Professora em Barra Longa, Ângela não esperava que o tsunami de lama chegasse até sua cidade, que também está em estado de emergência. A prefeitura estima que cerca de 300 pessoas tenham perdido suas casas, mas não há registro de mortos ou feridos.
“Estamos muito longe de Bento Rodrigues. A sorte foi que a notícia que o lamaçal de fato chegaria foi passada um pouco antes. Mas a verdade é que faltou um aviso da Samarco. Todo mundo foi surpreendido e subiu para os pontos altos da cidade”, explica Ângela. O centro da cidade, no entanto, se transformou em um lamaçal avermelhado.
“Quem tinha casa na parte baixa perdeu tudo. A lama invadiu supermercados, lojas, a praça central. A cidade está irreconhecível, o cheiro é forte, de barro podre, esgoto. Dá medo porque parece tóxico. Moro há mais de 30 anos lá e nunca vi nada igual”, conta.
O prefeito Fernando Carneiro Magalhães (PMDB) afirmou que mais de três pontes estão inacessíveis na região, o que deve comprometer na próxima semana o acesso também dos ônibus escolares. Ele estima um prejuízo de aproximadamente 10 milhões de reais nas áreas atingidas pela avalanche de lama.
Solidariedade
Além das equipes de resgate e da Cruz Vermelha, muitos moradores têm se solidarizado com a população afetada pelo desastre de Mariana. Foi o caso de Sãozinha que resolveu, junto com o marido, abrir a portas de casa e do bar que possuem perto da localidade de Mandioca para ajudar os necessitados. O local virou um ponto de apoio para os que precisam tomar banho, dormir e comer. Muitas doações estão sendo armazenadas no local. “A tragédia foi grande demais, não sei quantas pessoas já passaram por aqui. A minha casa não sofreu nenhuma consequência, mas o importante é se solidarizar com o os outros”.
Em Mariana, a solidariedade dos moradores foi tanta que a prefeitura chegou a informar que já não precisava mais de donativos, como roupas, mantimentos e colchões. Mas no final deste domingo, realizou um levantamento com a equipe de Desenvolvimento Social e Cidadania e constatou a necessidade de arrecadação de mais donativos.
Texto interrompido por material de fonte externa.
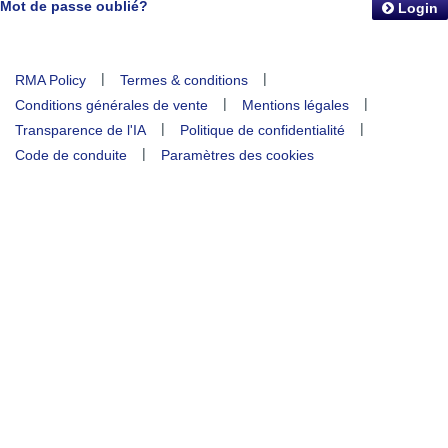
Mot de passe oublié?
Login
|
|
RMA Policy
Termes & conditions
|
|
Conditions générales de vente
Mentions légales
|
|
Transparence de l'IA
Politique de confidentialité
|
Code de conduite
Paramètres des cookies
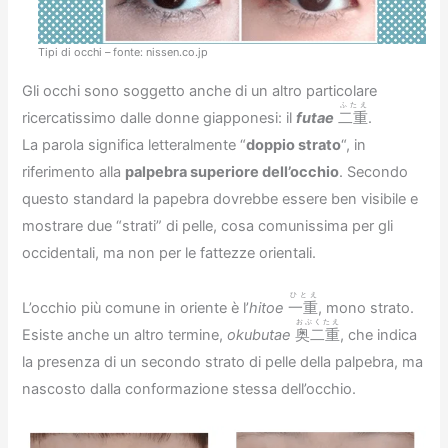
Tipi di occhi – fonte: nissen.co.jp
Gli occhi sono soggetto anche di un altro particolare
ふたえ
ricercatissimo dalle donne giapponesi: il
futae
二重
.
La parola significa letteralmente “
doppio strato
“, in
riferimento alla
palpebra superiore dell’occhio
. Secondo
questo standard la papebra dovrebbe essere ben visibile e
mostrare due “strati” di pelle, cosa comunissima per gli
occidentali, ma non per le fattezze orientali.
ひとえ
L’occhio più comune in oriente è l’
hitoe
一重
, mono strato.
おぶくたえ
Esiste anche un altro termine,
okubutae
奥二重
, che indica
la presenza di un secondo strato di pelle della palpebra, ma
nascosto dalla conformazione stessa dell’occhio.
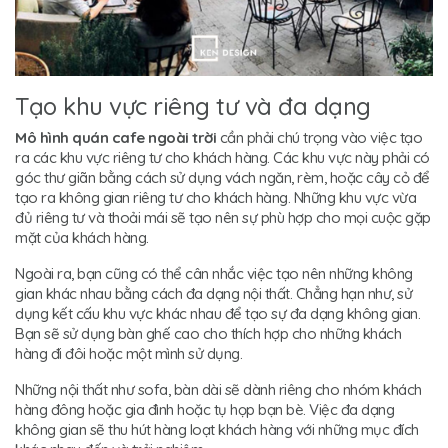
Tạo khu vực riêng tư và đa dạng
Mô hình quán cafe ngoài trời
cần phải chú trọng vào việc tạo
ra các khu vực riêng tư cho khách hàng. Các khu vực này phải có
góc thư giãn bằng cách sử dụng vách ngăn, rèm, hoặc cây cỏ để
tạo ra không gian riêng tư cho khách hàng. Những khu vực vừa
đủ riêng tư và thoải mái sẽ tạo nên sự phù hợp cho mọi cuộc gặp
mặt của khách hàng.
Ngoài ra, bạn cũng có thể cân nhắc việc tạo nên những không
gian khác nhau bằng cách đa dạng nội thất. Chẳng hạn như, sử
dụng kết cấu khu vực khác nhau để tạo sự đa dạng không gian.
Bạn sẽ sử dụng bàn ghế cao cho thích hợp cho những khách
hàng đi đôi hoặc một mình sử dụng.
Những nội thất như sofa, bàn dài sẽ dành riêng cho nhóm khách
hàng đông hoặc gia đình hoặc tụ họp bạn bè. Việc đa dạng
không gian sẽ thu hút hàng loạt khách hàng với những mục đích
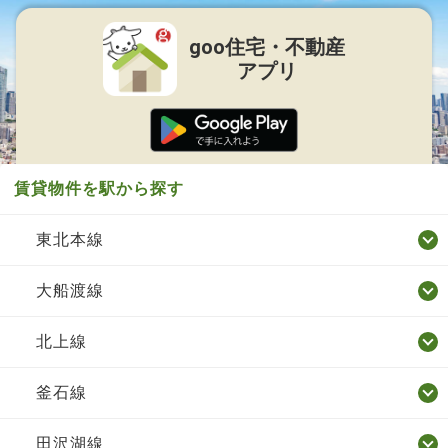
goo住宅・不動産
アプリ
賃貸物件を駅から探す
東北本線
大船渡線
北上線
釜石線
田沢湖線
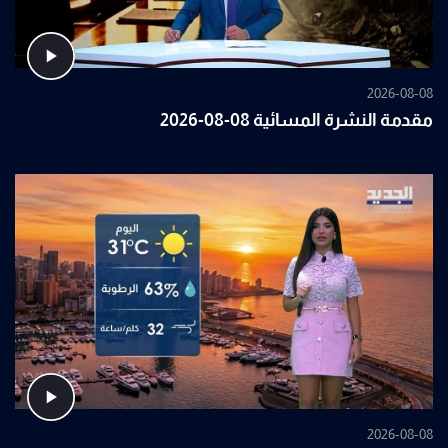
2026-08-08
مقدمة النشرة المسائية 08-08-2026
2026-08-08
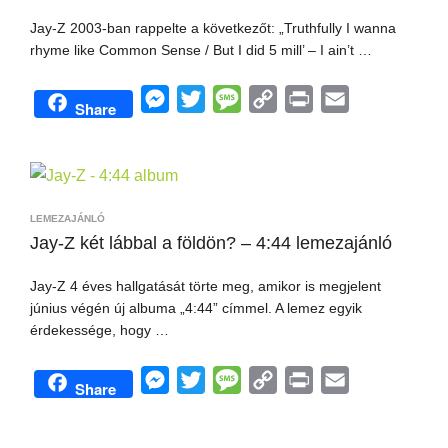
e
k
Jay-Z 2003-ban rappelte a következőt: „Truthfully I wanna
r
rhyme like Common Sense / But I did 5 mill’ – I ain’t …
M
T
M
C
P
E
Share
e
w
e
o
r
m
s
i
s
p
i
a
s
t
s
y
n
i
e
t
a
L
t
l
LEMEZAJÁNLÓ
n
e
g
i
Jay-Z két lábbal a földön? – 4:44 lemezajánló
g
r
e
n
Jay-Z 4 éves hallgatását törte meg, amikor is megjelent
e
k
június végén új albuma „4:44” címmel. A lemez egyik
r
érdekessége, hogy …
M
T
M
C
P
E
Share
e
w
e
o
r
m
s
i
s
p
i
a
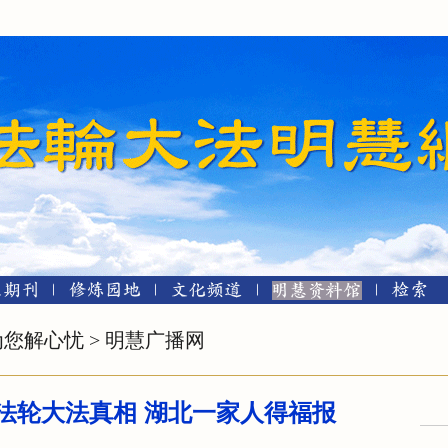
为您解心忧
>
明慧广播网
法轮大法真相 湖北一家人得福报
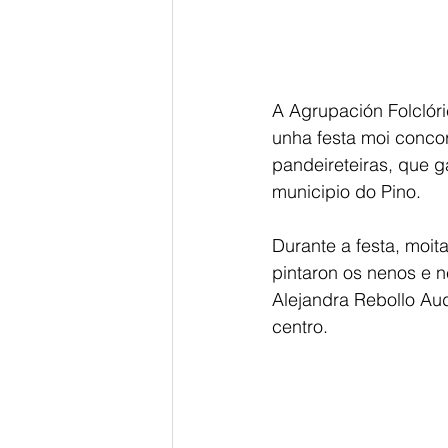
A Agrupación Folclór
unha festa moi conco
pandeireteiras, que g
municipio do Pino.
Durante a festa, moit
pintaron os nenos e n
Alejandra Rebollo Aud
centro.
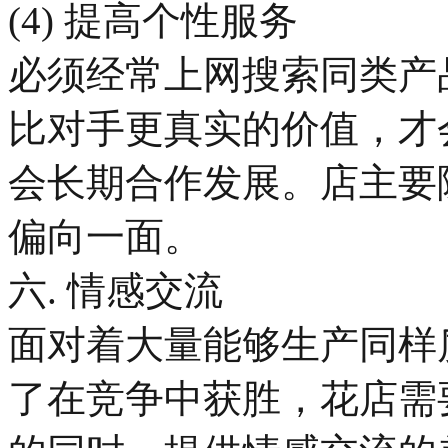
(4) 提高个性服务
必须经常上网搜索同类产
比对手更真实的价值，才
会长期合作发展。店主要
偏向一面。
六. 情感交流
面对着大量能够生产同样
了在竞争中获胜，花店需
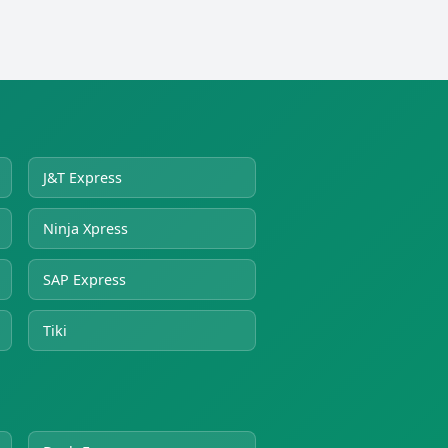
J&T Express
Ninja Xpress
SAP Express
Tiki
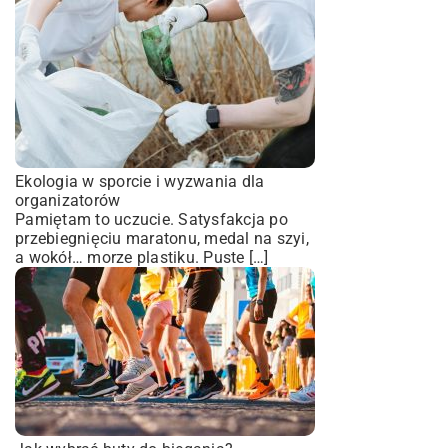
Ekologia w sporcie i wyzwania dla
organizatorów
Pamiętam to uczucie. Satysfakcja po
przebiegnięciu maratonu, medal na szyi,
a wokół… morze plastiku. Puste […]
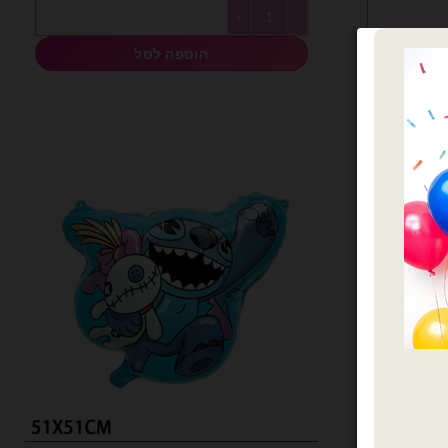
טיץ
כמות של בלון מיילר קטן לילו וסטיץ
הוספה לסל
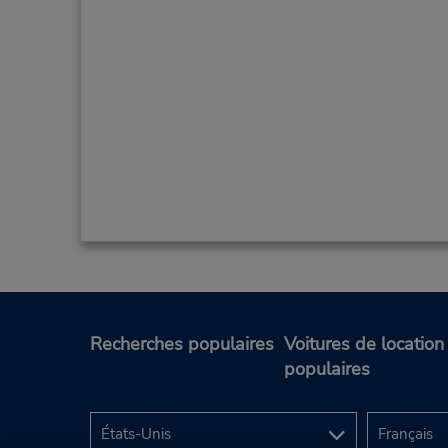
Recherches populaires
Voitures de location
populaires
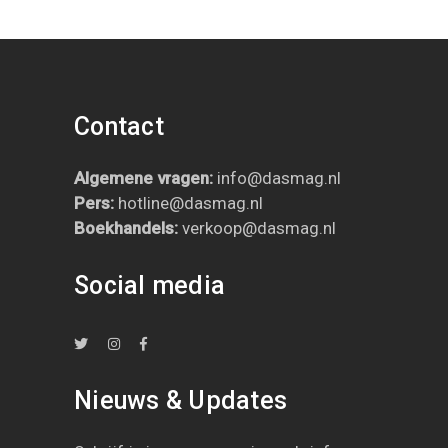
Contact
Algemene vragen:
info@dasmag.nl
Pers:
hotline@dasmag.nl
B
oekhandels:
verkoop@dasmag.nl
Social media
Nieuws & Updates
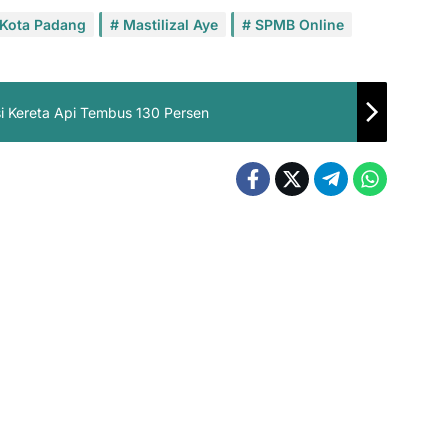
Kota Padang
Mastilizal Aye
SPMB Online
si Kereta Api Tembus 130 Persen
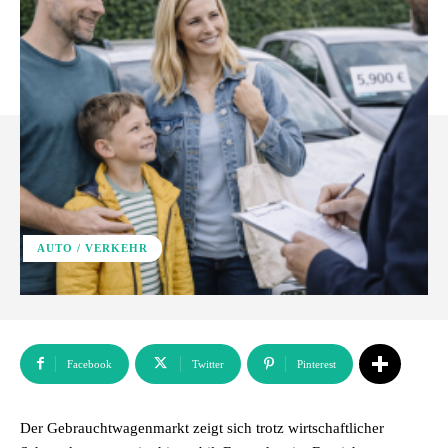
AUTO / VERKEHR
Facebook
Twitter
Pinterest
Der Gebrauchtwagenmarkt zeigt sich trotz wirtschaftlicher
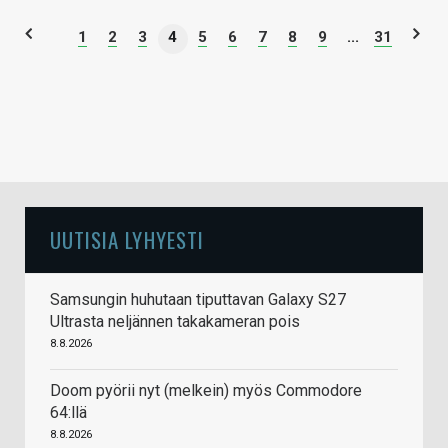
1
2
3
4
5
6
7
8
9
...
31
UUTISIA LYHYESTI
Samsungin huhutaan tiputtavan Galaxy S27
Ultrasta neljännen takakameran pois
8.8.2026
Doom pyörii nyt (melkein) myös Commodore
64:llä
8.8.2026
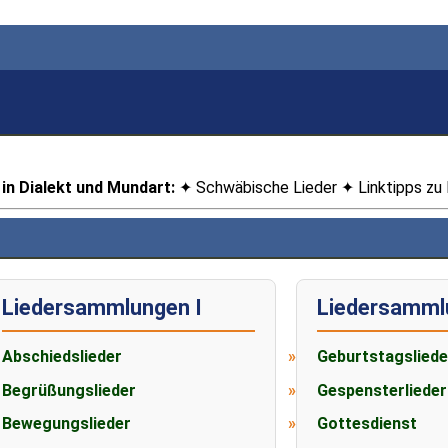
n in Dialekt und Mundart:
✦ Schwäbische Lieder ✦ Linktipps zu 
Liedersammlungen I
Liedersammlu
Abschiedslieder
Geburtstagsliede
Begrüßungslieder
Gespensterlieder
Bewegungslieder
Gottesdienst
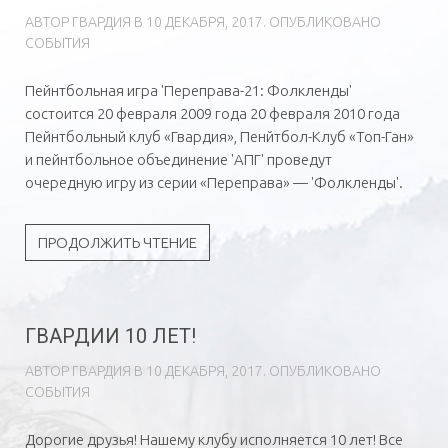
АВТОР
ГВAРДИЯ
В
10 ДЕКАБРЯ, 2017
. ОПУБЛИКОВАНО
СОБЫТИЯ
Пейнтбольная игра 'Переправа-21: Фолкленды'
состоится 20 февраля 2009 года 20 февраля 2010 года
Пейнтбольный клуб «Гвардия», Пенйтбол-Клуб «Топ-Ган»
и пейнтбольное объединение 'АПГ' проведут
очередную игру из серии «Переправа» — 'Фолкленды'.
ПРОДОЛЖИТЬ ЧТЕНИЕ
ГВАРДИИ 10 ЛЕТ!
АВТОР
ГВAРДИЯ
В
10 ДЕКАБРЯ, 2017
. ОПУБЛИКОВАНО
СОБЫТИЯ
Дорогие друзья! Нашему клубу исполняется 10 лет! Все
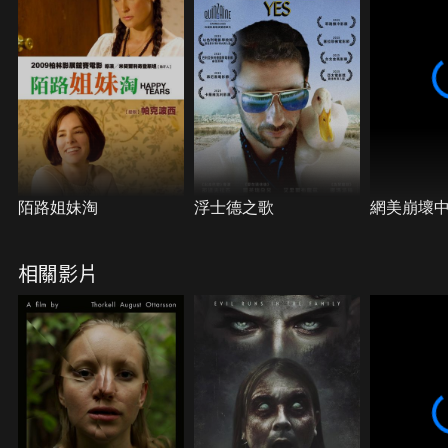
陌路姐妹淘
浮士德之歌
網美崩壞
相關影片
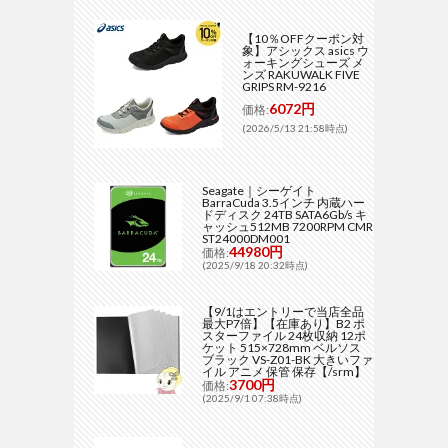
【10％OFFクーポン対
象】アシックス asics ウ
ォーキングシューズ メ
ンズ RAKUWALK FIVE
GRIPS RM-9216
6072円
価格:
(2026/5/13 21:58時点)
Seagate｜シーゲイト
BarraCuda 3.5インチ 内蔵ハー
ドディスク 24TB SATA6Gb/s キ
ャッシュ512MB 7200RPM CMR
ST24000DM001
44980円
価格:
(2025/9/18 20:32時点)
【9/1はエントリーで当店全品
最大P7倍】【在庫あり】B2 ポ
スターファイル 24枚収納 12ポ
ケット 515×728mm ベルソス
ブラック VS-Z01-BK 大きいファ
イル アニメ 保管 保存【/srm】
3700円
価格:
(2025/9/1 07:38時点)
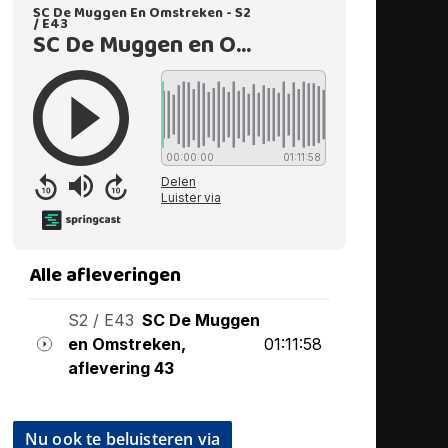
Nu ook te beluisteren via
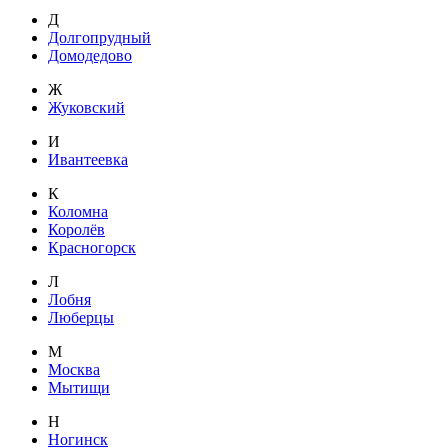
Д
Долгопрудный
Домодедово
Ж
Жуковский
И
Ивантеевка
К
Коломна
Королёв
Красногорск
Л
Лобня
Люберцы
М
Москва
Мытищи
Н
Ногинск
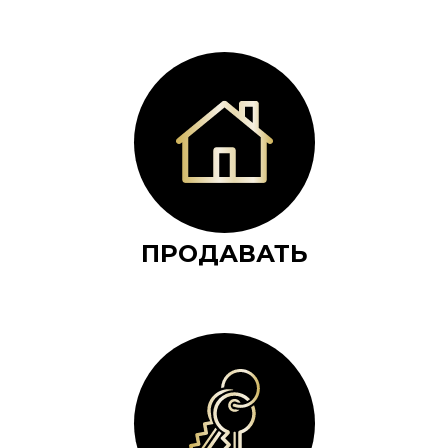
ПРОДАВАТЬ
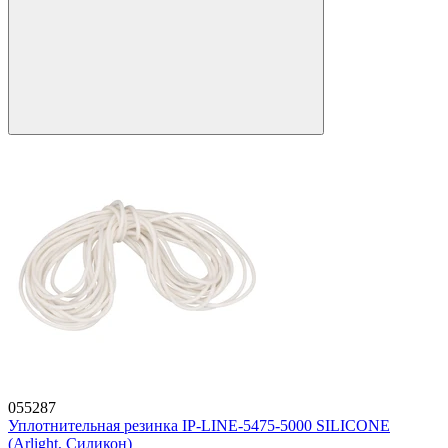
055287
Уплотнительная резинка IP-LINE-5475-5000 SILICONE
(Arlight, Силикон)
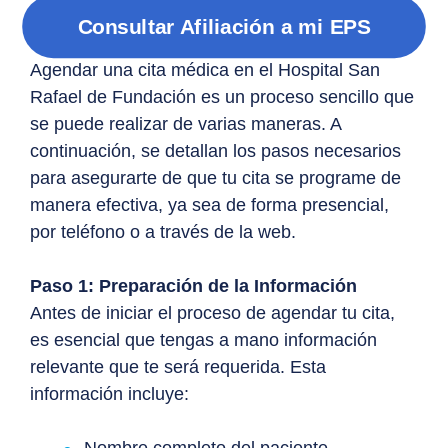
Consultar Afiliación a mi EPS
Agendar una cita médica en el Hospital San
Rafael de Fundación es un proceso sencillo que
se puede realizar de varias maneras. A
continuación, se detallan los pasos necesarios
para asegurarte de que tu cita se programe de
manera efectiva, ya sea de forma presencial,
por teléfono o a través de la web.
Paso 1: Preparación de la Información
Antes de iniciar el proceso de agendar tu cita,
es esencial que tengas a mano información
relevante que te será requerida. Esta
información incluye:
Nombre completo del paciente.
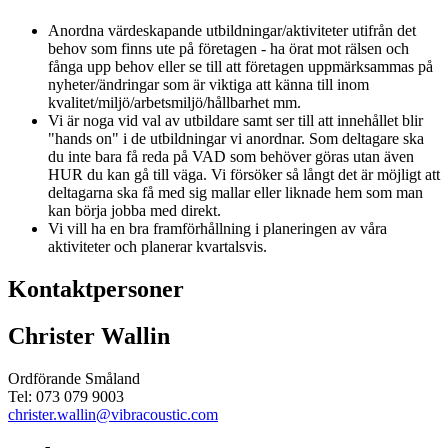
Anordna värdeskapande utbildningar/aktiviteter utifrån det
behov som finns ute på företagen - ha örat mot rälsen och
fånga upp behov eller se till att företagen uppmärksammas på
nyheter/ändringar som är viktiga att känna till inom
kvalitet/miljö/arbetsmiljö/hållbarhet mm.
Vi är noga vid val av utbildare samt ser till att innehållet blir
"hands on" i de utbildningar vi anordnar. Som deltagare ska
du inte bara få reda på VAD som behöver göras utan även
HUR du kan gå till väga. Vi försöker så långt det är möjligt att
deltagarna ska få med sig mallar eller liknade hem som man
kan börja jobba med direkt.
Vi vill ha en bra framförhållning i planeringen av våra
aktiviteter och planerar kvartalsvis.
Kontaktpersoner
Christer Wallin
Ordförande Småland
Tel: 073 079 9003
christer.wallin@vibracoustic.com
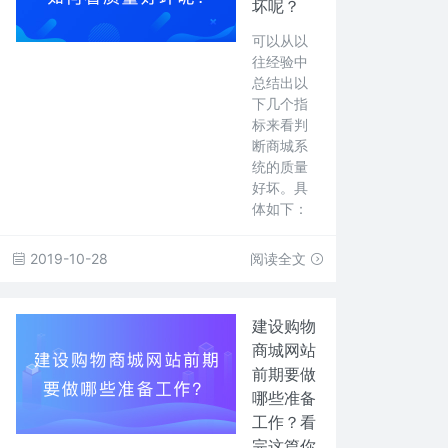
坏呢？
可以从以
往经验中
总结出以
下几个指
标来看判
断商城系
统的质量
好坏。具
体如下：
2019-10-28
阅读全文
建设购物
商城网站
前期要做
哪些准备
工作？看
完这篇你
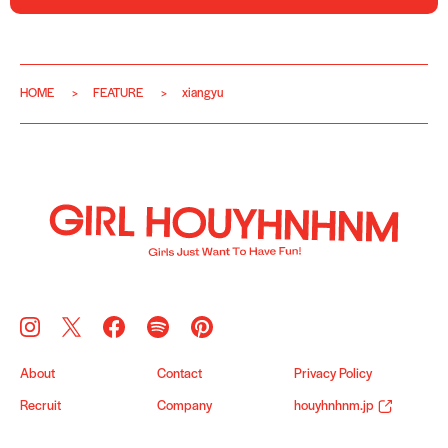
HOME
FEATURE
xiangyu
About
Contact
Privacy Policy
Recruit
Company
houyhnhnm.jp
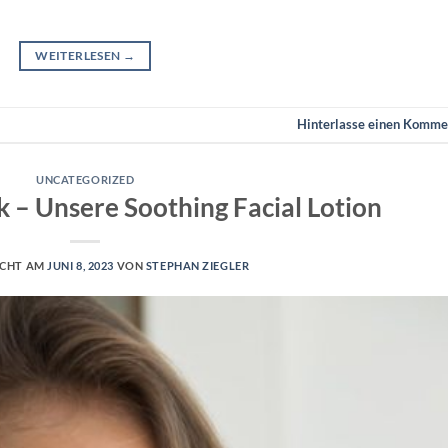
WEITERLESEN
→
Hinterlasse einen Komme
UNCATEGORIZED
– Unsere Soothing Facial Lotion
ICHT AM
JUNI 8, 2023
VON
STEPHAN ZIEGLER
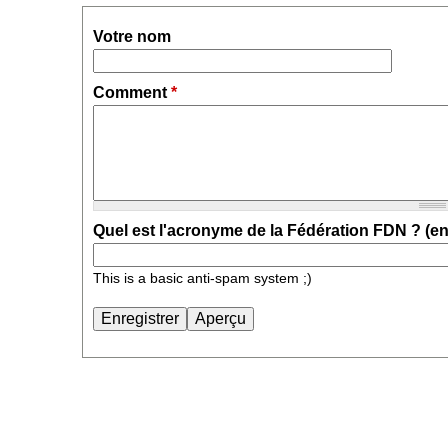
Votre nom
Comment
*
Quel est l'acronyme de la Fédération FDN ? (en 
This is a basic anti-spam system ;)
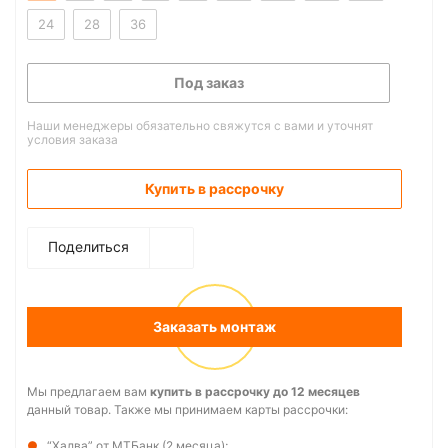
24
28
36
Под заказ
Наши менеджеры обязательно свяжутся с вами и уточнят
условия заказа
Купить в рассрочку
Поделиться
Заказать монтаж
Мы предлагаем вам
купить в рассрочку до 12 месяцев
данный товар. Также мы принимаем карты рассрочки:
“Халва” от МТБанк (2 месяца);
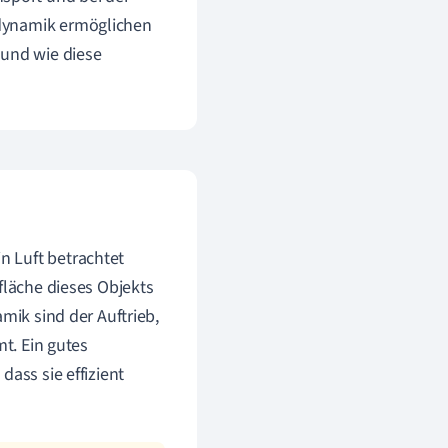
odynamik ermöglichen
 und wie diese
n Luft betrachtet
fläche dieses Objekts
mik sind der Auftrieb,
mt. Ein gutes
ass sie effizient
Os itens de maior necessidade são: alimentos específicos para crianças (NAN 1 e 2, APTAMIL 1 e 2, APTAMIL PRE, Nutrem Activia e Mucilon), roupas infantis, ração para animais de pequeno porte (cães e gatos), água, açúcar, óleo de cozinha, sal, pó de café e peças íntimas.
A prioridade também são as doações financeiras. Foram disponibilizadas duas contas: uma do Banco do Brasil, por meio do CNPJ 18.295.303/0001-44 (Agência: 2279-9, Conta Corrente: 10.000-5) e outra da Caixa Econômica (Agência: 1701, Operação: 013, Conta Poupança: 100-2).
Trajeto da lama
A lama com resíduos, que saiu de Bento Rodrigues, já chegou na tarde deste domingo no leito do Rio Doce, em Governador Valadares, cidade com mais de 270 mil habitantes. A prefeitura afirmou, em nota, que o nível de contaminação é alto, o que impede o tratamento. "A mesma conclusão chegaram outros órgãos federais e estaduais como a Copasa e a Agência Nacional de Água (ANA) que estão fazendo o monitoramento e análises. Nenhum tratamento é eficaz enquanto a lama não se diluir e passar”.
A ANA recomendou que os sistemas de abastecimento interrompam a captação das águas afetadas pela lama liberada pelo rompimento de barragens de rejeitos de mineração.